Malaria is considered the most important public health problem in Mozambique where, according to the U.S. President’s Malaria Initiative, it accounts for nearly one-third of all deaths and 42 percent of deaths in children under five. The entire population of 31 million is at risk of malaria, though it is more pronounced in the northern and central regions where the weather is hot and wet – prime conditions for mosquitoes. Roughly 23,700 Mozambicans died from malaria in 2020.  

“Malaria remains endemic in Mozambique and, while there were huge advances in the last 15 years, unfortunately those successes have been stagnating in recent years,” says CCP’s Robert Ainslie, team leader for Mozambique. “We plan to research the many unknowns about why this is happening – and create programs to address barriers we find. Why aren’t  people sleeping under bed nets? Are they taking their feverish children to a health facility early? Are people following through when they are given malaria treatment?” 

Ainslie says the new project will also to increase skills of Mozambicans to effectively design and implement social and behavior change programs to address the barriers to appropriate prevention and treatment of malaria, including boosting data analysis and use skills.  

Among the goals: Encourage more net use, early care-seeking for fevers, use of IPTp (a preventive treatment for pregnant women), malaria testing and following through on finishing prescribed medication regimens.
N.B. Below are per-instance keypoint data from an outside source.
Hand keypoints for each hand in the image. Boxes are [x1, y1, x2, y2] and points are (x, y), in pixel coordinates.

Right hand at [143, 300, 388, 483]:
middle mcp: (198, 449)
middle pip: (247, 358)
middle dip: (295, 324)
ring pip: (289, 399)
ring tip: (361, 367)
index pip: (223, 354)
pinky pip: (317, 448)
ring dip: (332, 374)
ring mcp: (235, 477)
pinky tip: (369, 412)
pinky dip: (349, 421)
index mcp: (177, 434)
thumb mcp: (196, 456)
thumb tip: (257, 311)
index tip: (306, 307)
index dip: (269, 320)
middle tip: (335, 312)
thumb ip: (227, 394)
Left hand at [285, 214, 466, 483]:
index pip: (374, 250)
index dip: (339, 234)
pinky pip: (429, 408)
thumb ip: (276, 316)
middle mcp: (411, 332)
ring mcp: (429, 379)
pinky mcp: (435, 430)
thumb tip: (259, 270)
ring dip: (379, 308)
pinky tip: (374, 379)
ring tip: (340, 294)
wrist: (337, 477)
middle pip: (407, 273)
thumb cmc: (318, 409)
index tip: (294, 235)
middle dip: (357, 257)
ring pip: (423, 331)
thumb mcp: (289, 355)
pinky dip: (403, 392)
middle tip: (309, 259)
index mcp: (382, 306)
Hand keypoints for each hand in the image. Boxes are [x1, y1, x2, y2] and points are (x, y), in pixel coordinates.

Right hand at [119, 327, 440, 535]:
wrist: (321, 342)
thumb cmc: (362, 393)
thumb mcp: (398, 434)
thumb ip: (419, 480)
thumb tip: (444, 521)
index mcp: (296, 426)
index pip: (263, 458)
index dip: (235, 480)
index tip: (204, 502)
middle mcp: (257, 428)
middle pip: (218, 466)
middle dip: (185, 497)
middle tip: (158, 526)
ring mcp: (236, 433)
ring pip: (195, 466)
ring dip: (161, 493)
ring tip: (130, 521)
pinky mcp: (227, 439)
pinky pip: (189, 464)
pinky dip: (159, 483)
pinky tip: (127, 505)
All of the activities will be conducted through a human-centered design lens to ensure that the people most susceptible to malaria drive the work in Mozambique.  

“The factors that contribute to the intractable malaria burden in Mozambique are complex and fluctuate as new challenges in the malaria landscape arise,” says CCP’s Patrick Devos, chief of party for the new project. “To achieve sustainable increases in malaria treatment and prevention behaviors, several important social and behavior change, capacity, and systems challenges must be addressed.”  

CCP plans to help coordinate actions among governments at all levels – national, provincial and district – to enable more regular collaboration across the National Malaria Control Program and provide more frequent data to improve the ability to adapt and improve programs throughout the year based on evidence. In locations where bed net use is sub-optimal, CCP will work with partners to create campaigns to boost the numbers. 

They also plan to promote communication, understanding and mutual trust between communities and health facilities in order to improve care-seeking behavior and to encourage pregnant women to take preventative treatment.